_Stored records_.
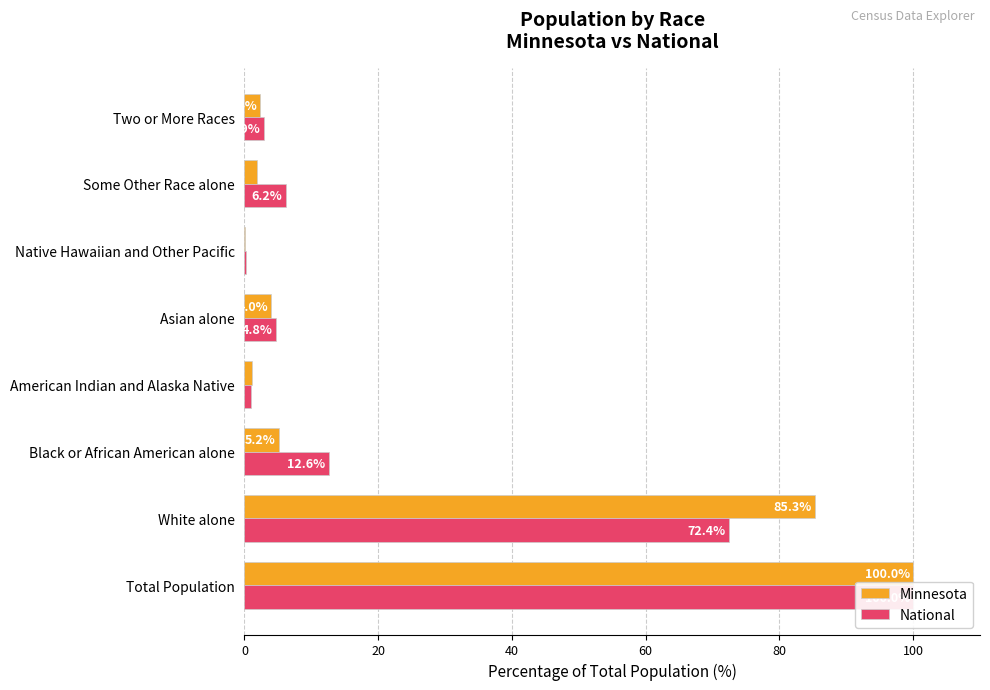

Between Total Population and Asian alone, which series saw the biggest shift?

Minnesota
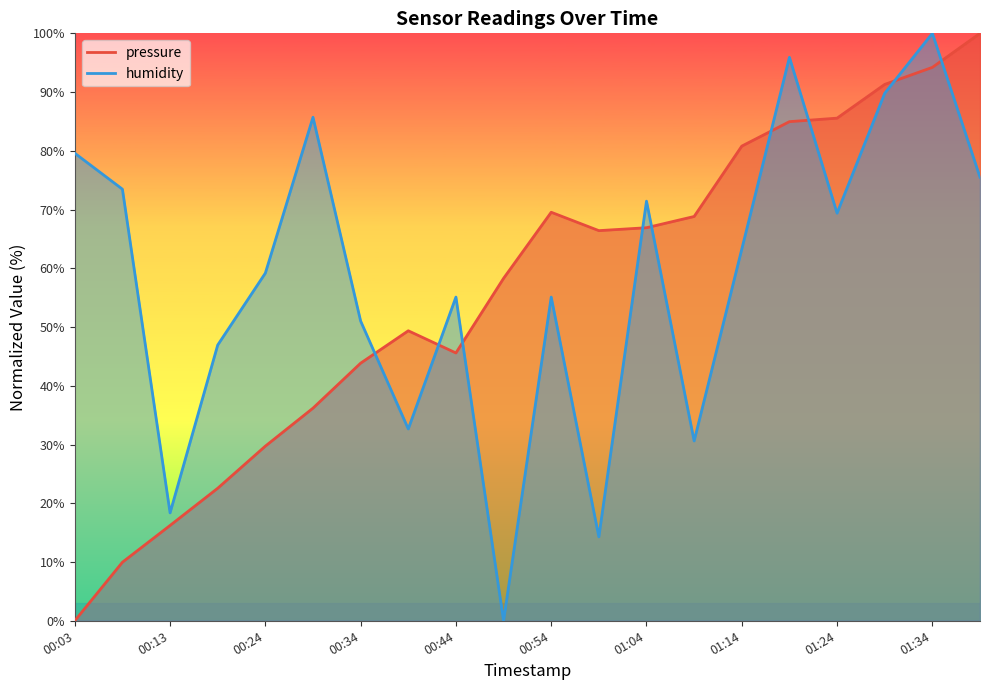

Between 00:34 and 00:49, which series saw the biggest shift?

humidity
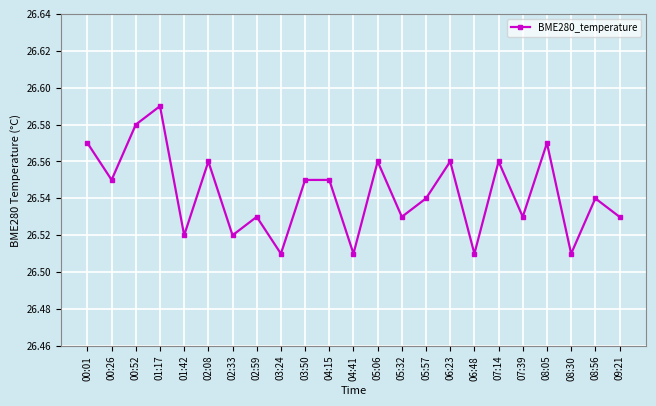

What is the difference between the maximum and minimum values?

0.1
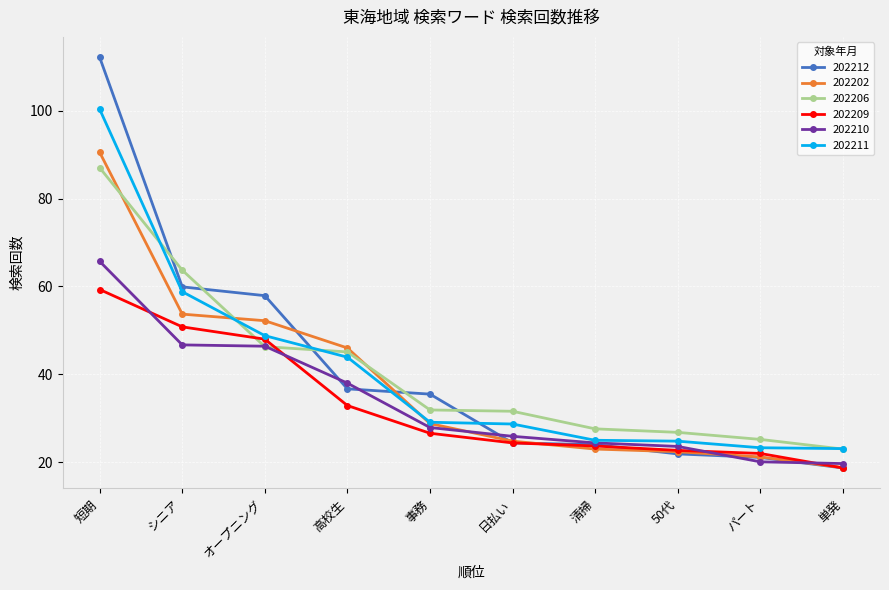

What position from the left is シニア?

2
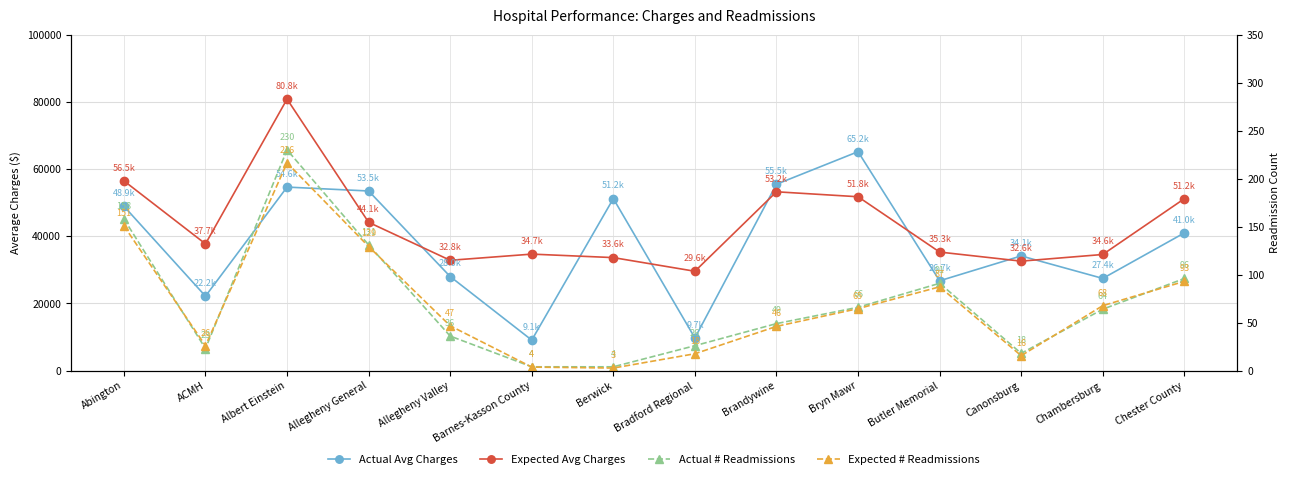

Reading left to right, what are all the values shown in this chart?

Actual Avg Charges: Abington=48943.0	ACMH=22165.0	Albert Einstein=54637.0	Allegheny General=53474.0	Allegheny Valley=28009.0	Barnes-Kasson County=9087.0	Berwick=51209.0	Bradford Regional=9724.0	Brandywine=55478.0	Bryn Mawr=65173.0	Butler Memorial=26742.0	Canonsburg=34144.0	Chambersburg=27450.0	Chester County=40990.0
Expected Avg Charges: Abington=56494.0	ACMH=37734.0	Albert Einstein=80823.0	Allegheny General=44149.0	Allegheny Valley=32843.0	Barnes-Kasson County=34684.0	Berwick=33646.0	Bradford Regional=29581.0	Brandywine=53236.0	Bryn Mawr=51761.0	Butler Memorial=35294.0	Canonsburg=32593.0	Chambersburg=34574.0	Chester County=51174.0
Actual # Readmissions: Abington=158.0	ACMH=23.0	Albert Einstein=230.0	Allegheny General=131.0	Allegheny Valley=36.0	Barnes-Kasson County=4.0	Berwick=4.0	Bradford Regional=26.0	Brandywine=49.0	Bryn Mawr=66.0	Butler Memorial=91.0	Canonsburg=18.0	Chambersburg=64.0	Chester County=96.0
Expected # Readmissions: Abington=150.8	ACMH=26.0	Albert Einstein=216.5	Allegheny General=129.3	Allegheny Valley=46.7	Barnes-Kasson County=3.7	Berwick=2.7	Bradford Regional=17.6	Brandywine=46.1	Bryn Mawr=64.6	Butler Memorial=87.3	Canonsburg=15.6	Chambersburg=67.7	Chester County=93.0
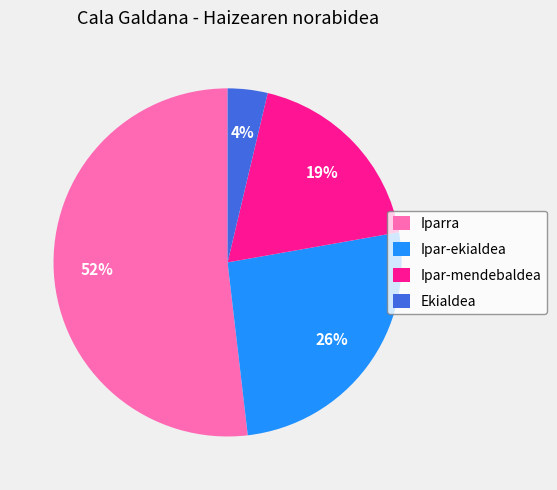

To the nearest percent, what is the average slice percentage?

25%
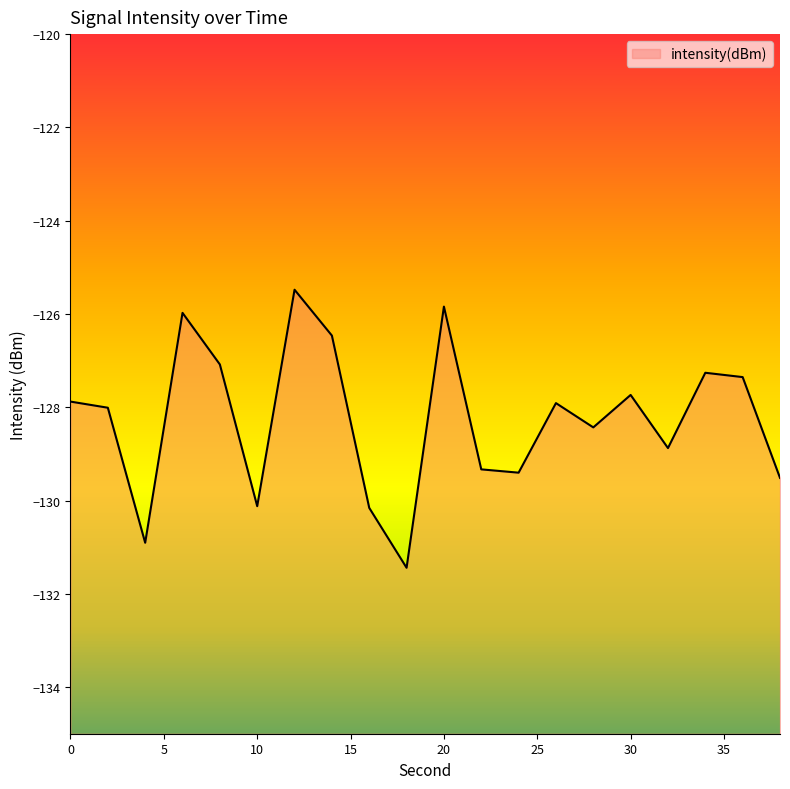

How many data points are above -127?

4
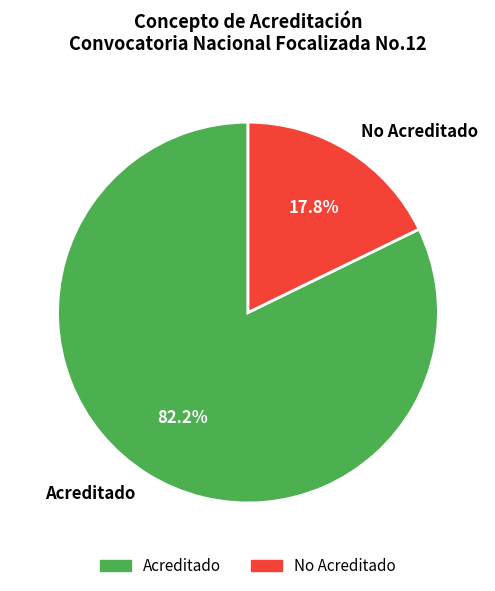

What portion of the pie excludes Acreditado?

17.8%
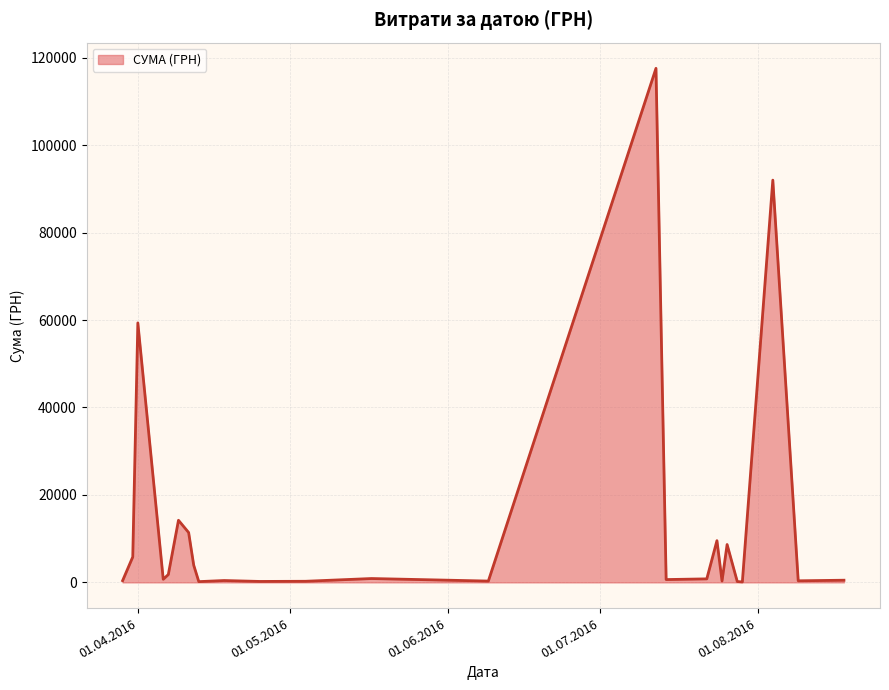

What is the greatest value displayed?

117568.8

_EXERCISE_.
Copy the listing above word for word, from start to finish, but leave out the pictures.

_REPLY_.
Between Total Population and Asian alone, which series saw the biggest shift?

Minnesota

Between 00:34 and 00:49, which series saw the biggest shift?

humidity

What is the difference between the maximum and minimum values?

0.1

What position from the left is シニア?

2

Reading left to right, what are all the values shown in this chart?

Actual Avg Charges: Abington=48943.0	ACMH=22165.0	Albert Einstein=54637.0	Allegheny General=53474.0	Allegheny Valley=28009.0	Barnes-Kasson County=9087.0	Berwick=51209.0	Bradford Regional=9724.0	Brandywine=55478.0	Bryn Mawr=65173.0	Butler Memorial=26742.0	Canonsburg=34144.0	Chambersburg=27450.0	Chester County=40990.0
Expected Avg Charges: Abington=56494.0	ACMH=37734.0	Albert Einstein=80823.0	Allegheny General=44149.0	Allegheny Valley=32843.0	Barnes-Kasson County=34684.0	Berwick=33646.0	Bradford Regional=29581.0	Brandywine=53236.0	Bryn Mawr=51761.0	Butler Memorial=35294.0	Canonsburg=32593.0	Chambersburg=34574.0	Chester County=51174.0
Actual # Readmissions: Abington=158.0	ACMH=23.0	Albert Einstein=230.0	Allegheny General=131.0	Allegheny Valley=36.0	Barnes-Kasson County=4.0	Berwick=4.0	Bradford Regional=26.0	Brandywine=49.0	Bryn Mawr=66.0	Butler Memorial=91.0	Canonsburg=18.0	Chambersburg=64.0	Chester County=96.0
Expected # Readmissions: Abington=150.8	ACMH=26.0	Albert Einstein=216.5	Allegheny General=129.3	Allegheny Valley=46.7	Barnes-Kasson County=3.7	Berwick=2.7	Bradford Regional=17.6	Brandywine=46.1	Bryn Mawr=64.6	Butler Memorial=87.3	Canonsburg=15.6	Chambersburg=67.7	Chester County=93.0

To the nearest percent, what is the average slice percentage?

25%

How many data points are above -127?

4

What portion of the pie excludes Acreditado?

17.8%

What is the greatest value displayed?

117568.8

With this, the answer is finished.